В этот второй день зал был настроен весьма враждебно: хмурые лица, суровые глаза, вчерашнего любопытства и след простыл, в зале уже витало «Да, виновен».

– Виновен?

– Да.

– Убийство преднамеренное?

– Да. Он знал, что убьет ее, ведя в такое пустынное место.

– С отягчающими обстоятельствами?

– Да. Он ударил ее несколько раз. Оттащил тело подальше от могил, чтобы было сподручнее, и даже отбросил один камень как недостаточно острый и воспользовался другим.

Во время заседания показали слайды: голова убитой, ее волосы все в крови, следы побоев, черная полоса на шее. Сперва ее били кулаком по лицу, затем камнем по голове. Суду было представлено два вещественных доказательства: куски мрамора, пронумерованные 1 и 2. Но смерть наступила в результате удушения. Во время показа в зале стояла гробовая тишина, шторы были задернуты, кто-то медленно комментировал («Секретарь, читайте»). Лампочка председательствующего оставалась во время чтения зажженной. Затем шторы подняли. Люди избегали смотреть друг на друга. Никто не фыркал, как после просмотра кинофильма.

– А обвиняемый? – интересовался тот сосед, который не ходит на заседания.

– Даже не шелохнулся. Смотрел на все не мигая – право слово, китайский болванчик. Это вызвало в присутствующих бурю негодования не меньшую, чем просмотр слайдов. Ах да, кое-что всех просто шокировало. На одном из кусков мрамора, которым он орудовал, был виден англиканский крест, хотя время его и не пощадило, сперва показалось, что он забит землей, но нет – он был чист: протерт, промыт. Этот крест с английского кладбища словно некое видение – просто ужасен.

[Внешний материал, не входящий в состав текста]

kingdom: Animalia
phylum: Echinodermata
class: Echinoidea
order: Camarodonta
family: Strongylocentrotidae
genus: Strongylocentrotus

– А вам приходилось посещать английские кладбища?

– Они повсюду одинаковы. С косыми крестами, похожими на кривые зубы, травой по пояс, всякой живностью по ночам.

– Животные, говорите?

– Но животные не так опасны, как кое-кто другой, вам не кажется?

У председательствующего было выражение лица отца семейства, напуганного увиденным. Присяжные были все как на подбор бесцветные, тусклые, такими же были и журналисты на скамье для прессы и их статьи, появившиеся в газетах на следующий день. Этого нельзя было сказать лишь об изображениях на экране… Да и об осужденном с его упорным нежеланием говорить.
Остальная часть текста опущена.